Alone and somewhat settled at 30,000 feet, Hoffner turned inward and thought. His youngest detective, Cass Elliot, had side-stepped her suspension and was working for the Medical Examiner’s office. The moment he had received her application to join the department, he knew she would cause trouble. But he hired her for the sake of public relations and in a moment of weakness he attributed to his past with her mother. And having another woman officer on the force did demonstrate openness. She’d dogged him persistently for eighteen months until, with Detective Mitch Stone’s encouragement, Hoffner finally promoted her to detective as Stone’s partner.
Despite his initial assumptions about the cult shooting all those weeks ago, Cass’s description of events had tied exactly to the evidence Kado collected at the scene. The debrief and subsequent Firearm Discharge Board review had gone without a hitch, concluding that Cass’s actions demonstrated levelheadedness and sound judgment, surprising Hoffner. She saw a psychologist as required by department policy, and the shrink cleared her to return to work.
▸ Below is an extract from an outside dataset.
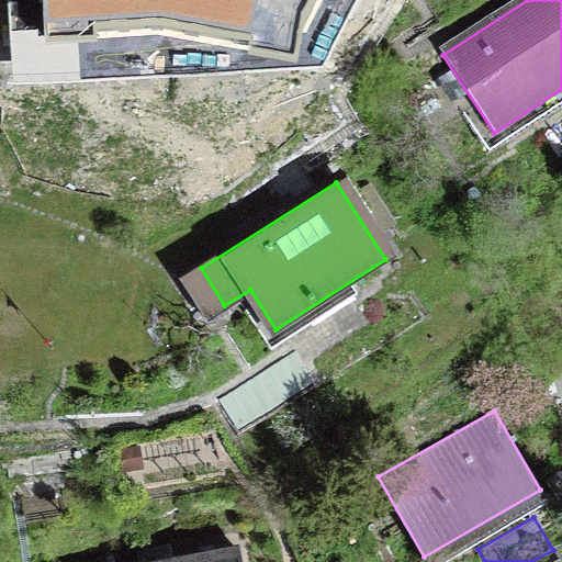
[(238,561),(237,551),(177,561),(238,561)]
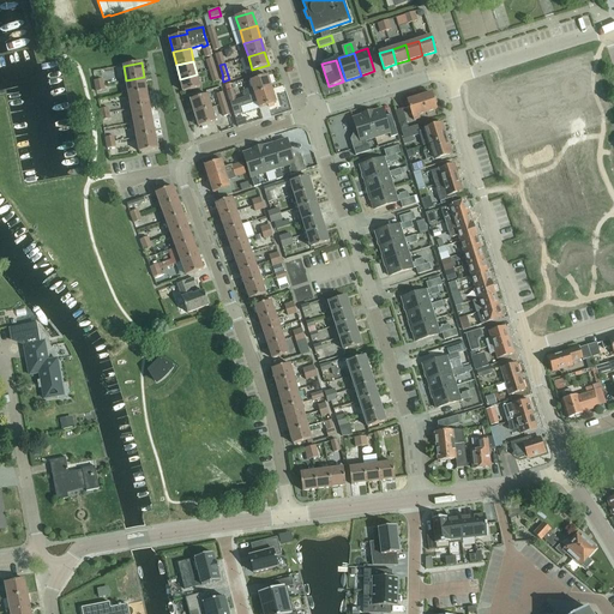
[(197,74),(180,79),(184,92),(200,88),(197,74)]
Sheriff Hoffner could have signed her back to work after receiving the psychologist’s report, but one thing after another seemed to keep him from finalizing her file. Thanks to John Grey’s actions last night, Hoffner had no choice but to put his John Hancock on the form that would return Cass to active duty. But he would drag the formality out as long as possible, ensuring that Grey and Elliot felt his wrath.